Austin Dillon up next in Tony Stewart’s seat
Predicting another Jamie McMurray moment — remember when he won his second-career Cup Series race as a fill-in for Sterling Marlin in the fall of 2002? — is next to impossible in today’s NASCAR. And even if he won Sunday, Austin Dillon’s story wouldn’t have quite the same lore: Sunday marks Dillon’s 10th Cup start.
But Dillon, the 2011 Truck Series champion, should be considered a darkhorse for Sunday’s win as he takes over as the second driver to fill in for the indefinitely-sidelined Tony Stewart in the No. 14. The grandson of team owner Richard Childress, Dillon will start Sunday at the track where in June he finished an impressive 11th. He’ll start a car for a team that finished fifth.
Beyond a good opportunity to run well, Sunday’s race provides an interesting glimpse into how Dillon is viewed across the NASCAR garage area.
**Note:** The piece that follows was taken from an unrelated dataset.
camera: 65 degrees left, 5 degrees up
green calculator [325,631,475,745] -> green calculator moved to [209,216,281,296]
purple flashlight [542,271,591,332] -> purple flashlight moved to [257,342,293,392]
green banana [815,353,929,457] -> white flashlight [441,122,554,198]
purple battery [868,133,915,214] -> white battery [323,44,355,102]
The call from Stewart-Haas Racing to get Dillon in the car proves that his talents and on-track success has defined Dillon beyond just being the grandson of a major series team owner. It’s cemented by the fact that Dillon will have to split time between Michigan and his Nationwide Series ride at Mid-Ohio.
Sure, Dillon’s connections with SHR sponsor Bass Pro Shops played a role in the process and we know that sponsor money is large influence on other decisions made by SHR (and across the sport, for that matter). But SHR undoubtedly could have gone any number of other routes for a temporary replacement. Instead, it landed on Dillon.
That’s a nice compliment.
Michigan among NASCAR’s annual repeat-race pilgrimageMichigan’s second race of the season is among NASCAR’s annual run back through many tracks it has visited previously this season. In fact, of the 14 races remaining on the Sprint Cup calendar, just three of them will mark the track’s only date on the schedule. The rest are repeats.
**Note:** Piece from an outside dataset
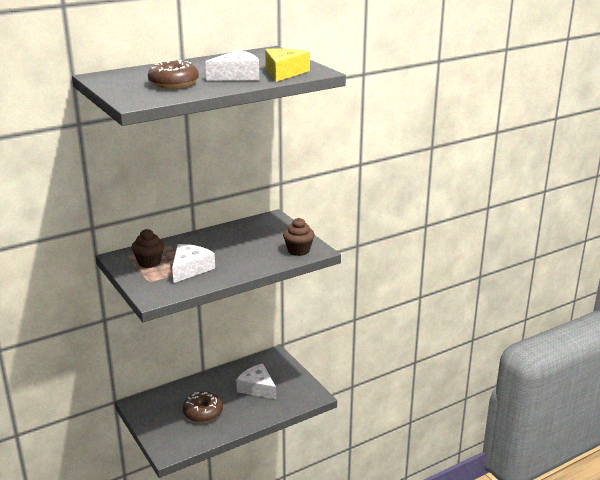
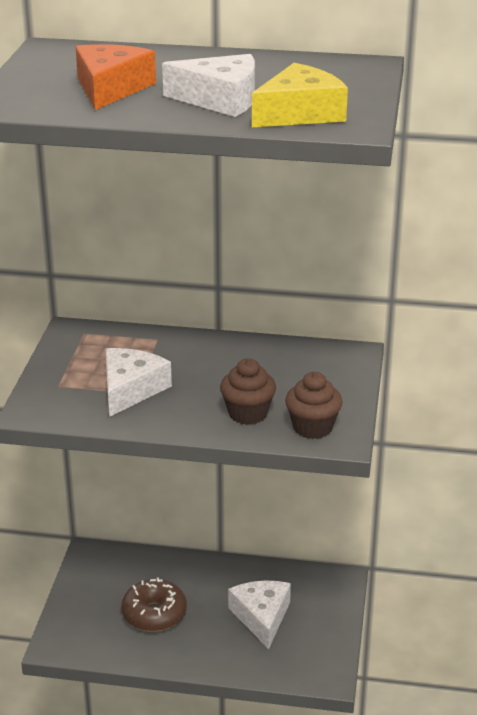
camera: 40 degrees right, 5 degrees up
brown cupcake [131,229,164,268] -> brown cupcake moved to [220,358,276,425]
brown donut [148,60,199,89] -> orange cheese [76,44,156,110]
white cheese [172,244,215,283] -> white cheese turned 45 degrees counterclockwise [106,348,172,417]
The ink is still drying on NASCAR’s most recent round of television deals, and the security of more than $6 billion coming to the sport over the next decade may provide decision-makers with extra flexibility to freshen up the 36-race Cup Series schedule a bit. Of course, the money could also be cushioning for executives who think everything in the sport is the way it simply ought to be.
I disagree pretty heavily with that idea, if only because of the some of the staleness that both the current and most recent incarnation of NASCAR-designed race vehicle in use has produced on track. NASCAR seems a long way from solving the competitive aerodynamic advantage of a race leader.
One option NASCAR should consider is happening as an example this weekend in a series owned by the France family. The Rolex Grand-Am Series is racing at Kansas Speedway Saturday night under the lights on a road course that travels through the infield and uses three-quarters of the track’s oval. Returns aren’t quite in yet on how competitive the layout will be, but it’s an event that NASCAR should watch closely.
Think about it: In a series that is begging for a few more right turns in its schedule, why not keep a second date at a current facility and simply use a different style of racing?
I’m typically fine with tracks having repeat dates, but there are exceptions. Thinking a bit outside the box like the Kansas example might just be an answer to improve the racing product.